なお、療養の費用の支給については、療養の給付をすることが困難な場合、療養の給付を受けないことについて労働者に相当の理由のある場合に、療養の給付に代えて支給されることとされており、療養補償給付は、療養の給付が原則となっている。

(E)誤り
法42条、法附則58条3項、法附則59条4項、法附則60条5項
療養(補償)給付、休業(補償)給付、葬祭料(葬祭給付)、介護(補償)給付、二次健康診断等給付、障害(補償)年金前払一時金、遺族(補償)年金前払一時金を受ける権利は、2年を経過したときに時効によって消滅し、障害(補償)給付、遺族(補償)給付、傷害(補償)年金差額一時金を受ける権利は、5年を経過したときに時効によって消滅することになっている。

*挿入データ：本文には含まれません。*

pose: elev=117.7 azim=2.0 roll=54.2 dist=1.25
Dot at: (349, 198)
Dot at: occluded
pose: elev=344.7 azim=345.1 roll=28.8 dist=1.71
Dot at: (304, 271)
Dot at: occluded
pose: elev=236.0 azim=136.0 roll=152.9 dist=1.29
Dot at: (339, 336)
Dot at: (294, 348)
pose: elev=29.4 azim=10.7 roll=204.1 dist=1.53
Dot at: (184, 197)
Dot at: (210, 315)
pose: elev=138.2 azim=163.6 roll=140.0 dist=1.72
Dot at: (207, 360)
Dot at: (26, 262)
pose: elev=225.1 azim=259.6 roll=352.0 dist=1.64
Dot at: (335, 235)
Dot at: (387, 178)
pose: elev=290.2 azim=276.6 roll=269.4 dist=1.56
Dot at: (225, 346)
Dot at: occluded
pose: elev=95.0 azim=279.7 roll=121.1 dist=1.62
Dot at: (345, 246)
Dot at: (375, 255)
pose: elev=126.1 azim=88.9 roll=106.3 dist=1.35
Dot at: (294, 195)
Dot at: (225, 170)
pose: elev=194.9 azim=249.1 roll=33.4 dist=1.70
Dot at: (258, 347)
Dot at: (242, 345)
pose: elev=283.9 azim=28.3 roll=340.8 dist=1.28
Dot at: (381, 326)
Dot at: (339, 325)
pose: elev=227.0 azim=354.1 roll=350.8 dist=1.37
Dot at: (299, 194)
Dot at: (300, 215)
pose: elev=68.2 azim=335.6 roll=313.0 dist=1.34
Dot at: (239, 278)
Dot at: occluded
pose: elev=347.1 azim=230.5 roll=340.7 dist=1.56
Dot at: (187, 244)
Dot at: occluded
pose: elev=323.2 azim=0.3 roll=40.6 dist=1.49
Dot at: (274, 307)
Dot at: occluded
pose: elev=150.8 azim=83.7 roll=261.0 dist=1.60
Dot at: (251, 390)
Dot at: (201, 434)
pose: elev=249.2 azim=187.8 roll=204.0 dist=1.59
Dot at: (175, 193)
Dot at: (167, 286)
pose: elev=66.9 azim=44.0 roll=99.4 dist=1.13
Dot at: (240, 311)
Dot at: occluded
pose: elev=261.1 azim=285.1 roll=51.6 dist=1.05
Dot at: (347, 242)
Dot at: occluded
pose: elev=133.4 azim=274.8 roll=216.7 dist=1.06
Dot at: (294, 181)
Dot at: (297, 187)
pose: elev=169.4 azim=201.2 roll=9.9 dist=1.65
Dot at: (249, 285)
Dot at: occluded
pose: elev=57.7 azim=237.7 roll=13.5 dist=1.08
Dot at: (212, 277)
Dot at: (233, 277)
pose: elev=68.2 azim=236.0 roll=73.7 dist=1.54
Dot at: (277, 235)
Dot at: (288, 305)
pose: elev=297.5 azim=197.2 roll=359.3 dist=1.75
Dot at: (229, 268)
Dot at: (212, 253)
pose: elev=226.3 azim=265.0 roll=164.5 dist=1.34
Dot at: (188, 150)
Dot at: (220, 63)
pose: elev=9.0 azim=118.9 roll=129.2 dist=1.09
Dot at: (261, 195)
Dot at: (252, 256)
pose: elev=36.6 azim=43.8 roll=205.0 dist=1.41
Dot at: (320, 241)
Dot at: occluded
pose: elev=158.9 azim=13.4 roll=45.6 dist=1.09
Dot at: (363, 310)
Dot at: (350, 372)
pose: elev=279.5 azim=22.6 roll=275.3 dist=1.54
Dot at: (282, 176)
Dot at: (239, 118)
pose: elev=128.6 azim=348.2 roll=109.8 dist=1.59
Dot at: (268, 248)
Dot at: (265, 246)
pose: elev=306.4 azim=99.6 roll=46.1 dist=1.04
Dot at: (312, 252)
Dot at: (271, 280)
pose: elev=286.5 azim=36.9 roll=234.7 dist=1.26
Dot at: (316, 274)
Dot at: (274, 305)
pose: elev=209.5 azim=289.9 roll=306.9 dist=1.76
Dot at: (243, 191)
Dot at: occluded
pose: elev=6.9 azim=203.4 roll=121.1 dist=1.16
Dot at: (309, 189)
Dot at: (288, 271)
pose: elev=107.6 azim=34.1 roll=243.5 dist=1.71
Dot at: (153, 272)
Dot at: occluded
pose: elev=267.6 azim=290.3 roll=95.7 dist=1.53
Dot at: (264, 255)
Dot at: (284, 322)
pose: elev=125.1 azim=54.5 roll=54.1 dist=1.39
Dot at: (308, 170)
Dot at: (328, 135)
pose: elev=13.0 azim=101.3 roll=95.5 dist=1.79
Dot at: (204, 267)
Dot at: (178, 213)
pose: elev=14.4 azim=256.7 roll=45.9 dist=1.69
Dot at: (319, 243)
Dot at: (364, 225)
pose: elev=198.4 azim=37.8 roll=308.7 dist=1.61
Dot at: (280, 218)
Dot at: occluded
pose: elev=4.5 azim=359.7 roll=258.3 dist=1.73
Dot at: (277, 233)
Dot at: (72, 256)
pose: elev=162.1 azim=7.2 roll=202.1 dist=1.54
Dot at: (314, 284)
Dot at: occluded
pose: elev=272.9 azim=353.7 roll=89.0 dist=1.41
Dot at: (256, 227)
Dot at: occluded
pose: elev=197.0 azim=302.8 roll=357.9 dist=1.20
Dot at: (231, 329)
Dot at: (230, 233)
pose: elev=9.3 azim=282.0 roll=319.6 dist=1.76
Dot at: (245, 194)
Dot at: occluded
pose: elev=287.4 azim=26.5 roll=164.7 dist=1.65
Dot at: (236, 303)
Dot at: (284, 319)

よって、障害(補償)一時金、傷害(補償)年金差額一時金、遺族(補償)一時金を受ける権利の消滅時効は5年となっているため「一時金としての保険給付にあっては2年」とした問題文は誤りとなる。
なお、療養(補償)給付のうち療養の給付については現物給付であるため、傷病(補償)年金については職権で支給決定されるため(支給決定後の支払請求権は5年で時効消滅する。)、時効の問題は生じない。